### Work item
Show all lines from the records below in which the string "green" is present.

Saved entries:
== Segment start ==

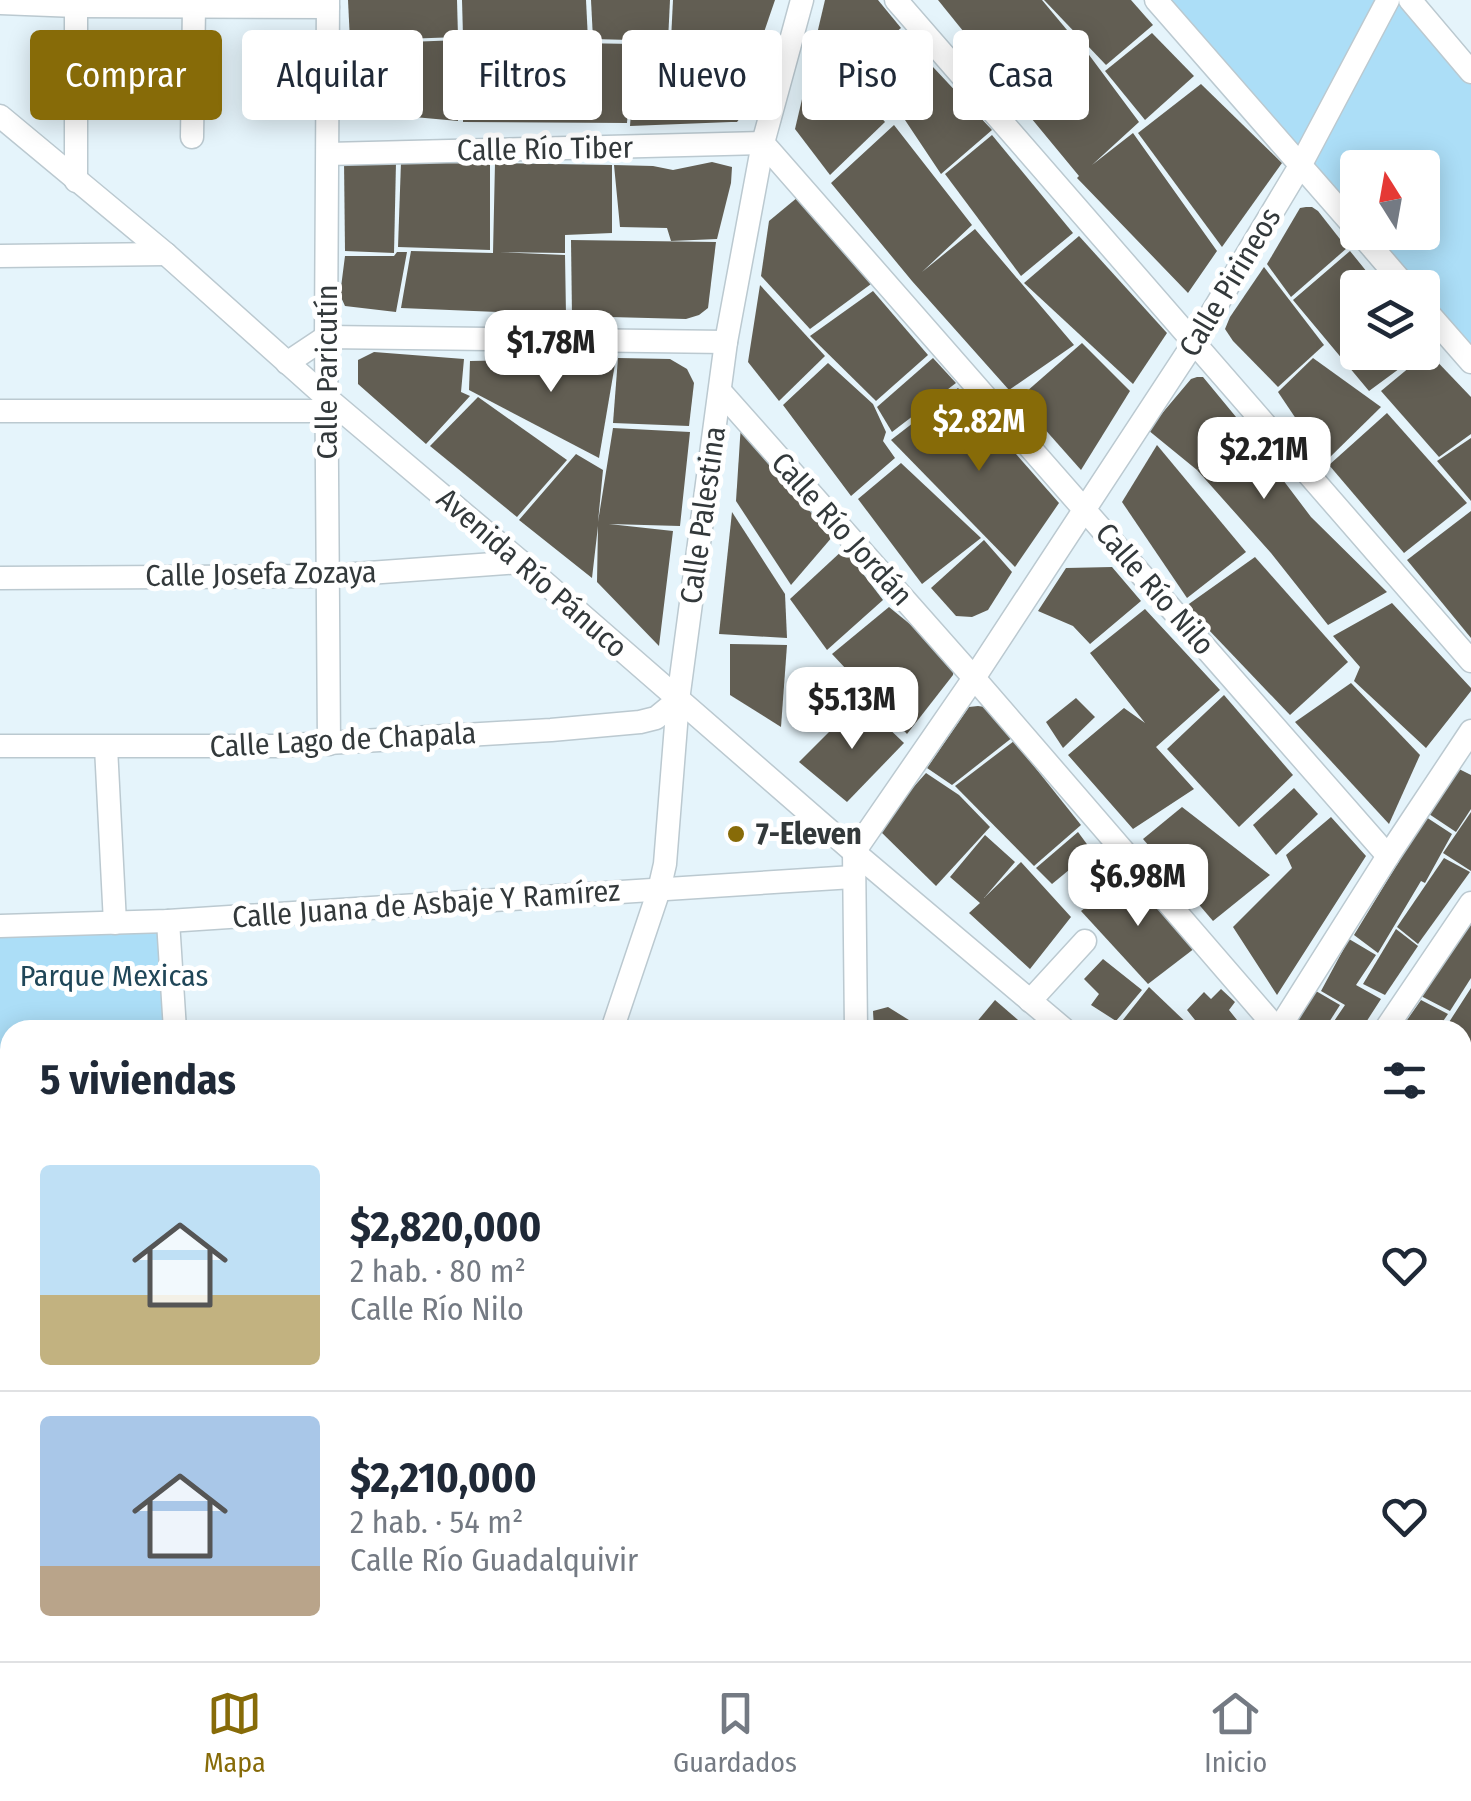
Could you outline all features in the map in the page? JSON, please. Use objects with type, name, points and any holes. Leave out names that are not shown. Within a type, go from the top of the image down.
[{"type":"street","name":"Calle Palestina","points":[[615,1020],[659,890],[669,830],[678,700],[726,342],[763,144],[802,0]]},
{"type":"street","points":[[896,0],[1471,662]]},
{"type":"street","points":[[1156,0],[1340,212]]},
{"type":"street","name":"Calle Pirineos","points":[[854,852],[1086,510],[1194,341],[1300,166],[1388,0]]},
{"type":"street","points":[[1410,0],[1471,72]]},
{"type":"street","points":[[0,2],[328,4]]},
{"type":"street","points":[[76,3],[76,181]]},
{"type":"street","name":"Calle Paricutín","points":[[328,4],[329,744]]},
{"type":"street","points":[[192,138],[194,6]]},
{"type":"street","name":"Avenida Río Pánuco","points":[[0,116],[166,254],[288,363],[326,405],[521,562],[1053,1020]]},
{"type":"street","name":"Calle Río Tiber","points":[[328,154],[763,144]]},
{"type":"street","name":"Calle Río Nilo","points":[[763,144],[1388,856]]},
{"type":"street","points":[[1373,250],[1391,270]]},
{"type":"street","points":[[0,256],[166,254]]},
{"type":"street","points":[[1440,327],[1471,362]]},
{"type":"street","points":[[288,363],[326,337],[726,342]]},
{"type":"street","name":"Calle Río Jordán","points":[[720,390],[1269,1020]]},
{"type":"street","points":[[0,411],[326,405]]},
{"type":"street","name":"Calle Josefa Zozaya","points":[[0,578],[327,576],[521,562]]},
{"type":"street","name":"Calle Lago de Chapala","points":[[0,746],[329,744],[625,724],[656,718],[678,700]]},
{"type":"street","points":[[1284,1020],[1388,856],[1468,745]]},
{"type":"street","points":[[106,748],[115,923]]},
{"type":"street","points":[[854,852],[856,1020]]},
{"type":"street","name":"Calle Juana de Asbaje Y Ramírez","points":[[0,926],[168,921],[852,876]]},
{"type":"street","points":[[1393,1020],[1471,904]]},
{"type":"street","points":[[168,921],[174,1020]]},
{"type":"street","points":[[1030,1001],[1085,941]]},
{"type":"green space","points":[[1156,0],[1410,0],[1471,73],[1471,365],[1440,328],[1440,270],[1390,270],[1373,250],[1440,250],[1440,150],[1340,150],[1340,212]]},
{"type":"green space","name":"Parque Mexicas","points":[[168,921],[175,1020],[0,1020],[0,926]]},
{"type":"building","points":[[348,0],[457,0],[458,30],[443,30],[443,38],[423,38],[423,30],[349,30]]},
{"type":"building","points":[[462,0],[586,0],[588,30],[463,30]]},
{"type":"building","points":[[591,0],[670,0],[669,30],[622,30],[622,40],[602,39],[602,30],[593,30]]},
{"type":"building","points":[[673,0],[775,0],[765,30],[672,30]]},
{"type":"building","points":[[825,0],[878,0],[901,28],[899,30],[818,30]]},
{"type":"building","points":[[938,0],[1042,0],[1067,30],[962,30]]},
{"type":"building","points":[[1044,0],[1131,0],[1153,25],[1106,65],[1089,47],[1089,30],[1073,30]]},
{"type":"building","points":[[1152,33],[1194,76],[1145,120],[1105,71]]},
{"type":"building","points":[[423,41],[443,41],[443,120],[423,118]]},
{"type":"building","points":[[602,43],[622,44],[622,120],[627,123],[463,122],[602,120]]},
{"type":"building","points":[[1089,55],[1139,122],[1092,165],[1133,133],[1217,251],[1188,293],[1077,178],[1033,120],[1089,120]]},
{"type":"building","points":[[933,67],[953,88],[953,120],[983,120],[992,130],[941,174],[905,120],[933,120]]},
{"type":"building","points":[[1201,84],[1282,163],[1222,247],[1138,133]]},
{"type":"building","points":[[802,99],[802,120],[885,122],[830,175],[795,129]]},
{"type":"building","points":[[630,120],[738,120],[737,122],[630,126]]},
{"type":"building","points":[[894,125],[972,225],[922,272],[975,229],[1074,345],[1009,390],[831,183]]},
{"type":"building","points":[[992,135],[1073,233],[1021,276],[945,174]]},
{"type":"building","points":[[344,160],[396,162],[394,253],[345,251]]},
{"type":"building","points":[[401,162],[490,164],[490,250],[398,247]]},
{"type":"building","points":[[712,162],[732,167],[717,239],[671,241],[667,228],[620,227],[614,165],[673,170]]},
{"type":"building","points":[[495,163],[612,165],[612,233],[565,235],[565,253],[499,252],[565,255],[566,315],[401,308],[411,251],[493,253]]},
{"type":"building","points":[[798,197],[871,284],[810,329],[761,276],[769,221]]},
{"type":"building","points":[[1300,208],[1318,211],[1340,239],[1340,250],[1345,250],[1291,297],[1267,264]]},
{"type":"building","points":[[1079,236],[1167,333],[1133,384],[1024,283]]},
{"type":"building","points":[[571,240],[716,242],[708,308],[686,319],[572,316]]},
{"type":"building","points":[[1350,251],[1365,270],[1340,270],[1340,356],[1293,300]]},
{"type":"building","points":[[407,252],[396,312],[345,306],[340,295],[345,256],[394,256]]},
{"type":"building","points":[[1264,267],[1324,345],[1278,387],[1225,329]]},
{"type":"building","points":[[760,285],[825,356],[779,401],[748,362]]},
{"type":"building","points":[[873,291],[928,355],[876,401],[810,336]]},
{"type":"building","points":[[1082,343],[1130,391],[1081,470],[1018,399]]},
{"type":"building","points":[[374,352],[464,359],[461,392],[470,396],[426,444],[358,384],[358,360]]},
{"type":"building","points":[[616,358],[599,458],[469,390],[470,361]]},
{"type":"building","points":[[618,358],[670,359],[687,369],[694,383],[689,426],[613,423]]},
{"type":"building","points":[[933,358],[956,383],[892,432],[877,407]]},
{"type":"building","points":[[1313,358],[1381,407],[1325,462],[1278,392]]},
{"type":"building","points":[[828,363],[873,404],[886,432],[883,441],[895,458],[851,496],[783,405]]},
{"type":"building","points":[[1440,365],[1471,397],[1471,434],[1439,457],[1381,391],[1406,370],[1440,370]]},
{"type":"building","points":[[1351,370],[1398,370],[1369,391]]},
{"type":"building","points":[[1203,377],[1241,423],[1197,470],[1148,430],[1191,379]]},
{"type":"building","points":[[958,388],[1059,503],[1015,567],[891,440]]},
{"type":"building","points":[[478,397],[567,460],[517,517],[430,446]]},
{"type":"building","points":[[1387,413],[1467,503],[1404,553],[1329,465]]},
{"type":"building","points":[[741,424],[833,536],[791,585],[736,501]]},
{"type":"building","points":[[613,428],[690,432],[680,526],[609,524],[673,531],[659,646],[597,582],[598,526],[592,578],[519,520],[576,454],[603,470],[598,522]]},
{"type":"building","points":[[1249,435],[1311,517],[1387,592],[1328,625],[1197,470]]},
{"type":"building","points":[[1471,438],[1471,501],[1437,461]]},
{"type":"building","points":[[1157,445],[1246,552],[1187,598],[1122,502]]},
{"type":"building","points":[[901,463],[981,538],[922,584],[858,499]]},
{"type":"building","points":[[1471,511],[1471,638],[1407,560]]},
{"type":"building","points":[[732,512],[785,594],[787,638],[719,634]]},
{"type":"building","points":[[984,540],[1012,572],[988,610],[972,617],[956,616],[931,588]]},
{"type":"building","points":[[844,549],[883,600],[827,650],[790,599]]},
{"type":"building","points":[[1255,557],[1348,662],[1290,715],[1186,606]]},
{"type":"building","points":[[1112,567],[1141,601],[1090,644],[1073,626],[1038,611],[1066,568]]},
{"type":"building","points":[[1392,603],[1471,688],[1426,748],[1354,681],[1360,667],[1333,636]]},
{"type":"building","points":[[889,607],[949,656],[954,666],[953,675],[907,734],[832,654]]},
{"type":"building","points":[[1145,609],[1220,690],[1156,747],[1194,789],[1133,829],[1068,755],[1124,708],[1145,723],[1090,653]]},
{"type":"building","points":[[730,644],[787,645],[781,727],[730,695]]},
{"type":"building","points":[[1351,683],[1420,755],[1389,824],[1295,722]]},
{"type":"building","points":[[1224,695],[1293,775],[1239,827],[1167,749]]},
{"type":"building","points":[[1076,698],[1095,717],[1063,748],[1046,722]]},
{"type":"building","points":[[860,701],[904,743],[847,802],[799,762]]},
{"type":"building","points":[[969,707],[985,707],[1013,737],[952,785],[927,768]]},
{"type":"building","points":[[1014,741],[1081,825],[1034,866],[955,786]]},
{"type":"building","points":[[1457,768],[1471,775],[1471,809],[1456,832],[1429,814]]},
{"type":"building","points":[[926,773],[959,795],[990,827],[936,886],[877,828]]},
{"type":"building","points":[[1294,788],[1318,814],[1276,855],[1253,825]]},
{"type":"building","points":[[1182,807],[1270,875],[1213,921],[1143,839]]},
{"type":"building","points":[[1471,812],[1471,871],[1443,853]]},
{"type":"building","points":[[1331,817],[1366,856],[1277,995],[1233,927],[1292,868],[1286,855]]},
{"type":"building","points":[[1426,817],[1452,834],[1378,953],[1354,935]]},
{"type":"building","points":[[1078,832],[1092,851],[1052,884],[1036,868]]},
{"type":"building","points":[[985,835],[1015,862],[984,898],[1021,862],[1071,917],[1030,969],[969,913],[980,903],[950,877]]},
{"type":"building","points":[[1444,858],[1470,872],[1418,944],[1397,927]]},
{"type":"building","points":[[1130,873],[1195,948],[1148,984],[1081,911]]},
{"type":"building","points":[[1471,921],[1471,978],[1450,1011],[1419,995]]},
{"type":"building","points":[[1396,929],[1418,946],[1385,995],[1363,984]]},
{"type":"building","points":[[1349,939],[1376,955],[1356,985],[1381,999],[1367,1020],[1335,1020],[1345,1005],[1321,991]]},
{"type":"building","points":[[1103,959],[1142,990],[1114,1020],[1091,1005],[1099,994],[1084,979]]},
{"type":"building","points":[[1149,987],[1184,1020],[1123,1020]]},
{"type":"building","points":[[1471,988],[1471,1020],[1450,1020]]},
{"type":"building","points":[[1221,989],[1235,1002],[1229,1010],[1237,1020],[1195,1020],[1187,1010],[1204,992],[1211,999]]},
{"type":"building","points":[[1316,991],[1340,1005],[1330,1020],[1297,1020]]},
{"type":"building","points":[[995,1000],[1018,1020],[978,1020]]},
{"type":"building","points":[[1421,1000],[1448,1014],[1444,1020],[1407,1020]]},
{"type":"building","points":[[888,1007],[909,1020],[873,1020],[873,1011]]},
{"type":"place","name":"7-Eleven","points":[[736,834]]}]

== Segment end ==

### Task answer
{"type":"green space","points":[[1156,0],[1410,0],[1471,73],[1471,365],[1440,328],[1440,270],[1390,270],[1373,250],[1440,250],[1440,150],[1340,150],[1340,212]]},
{"type":"green space","name":"Parque Mexicas","points":[[168,921],[175,1020],[0,1020],[0,926]]},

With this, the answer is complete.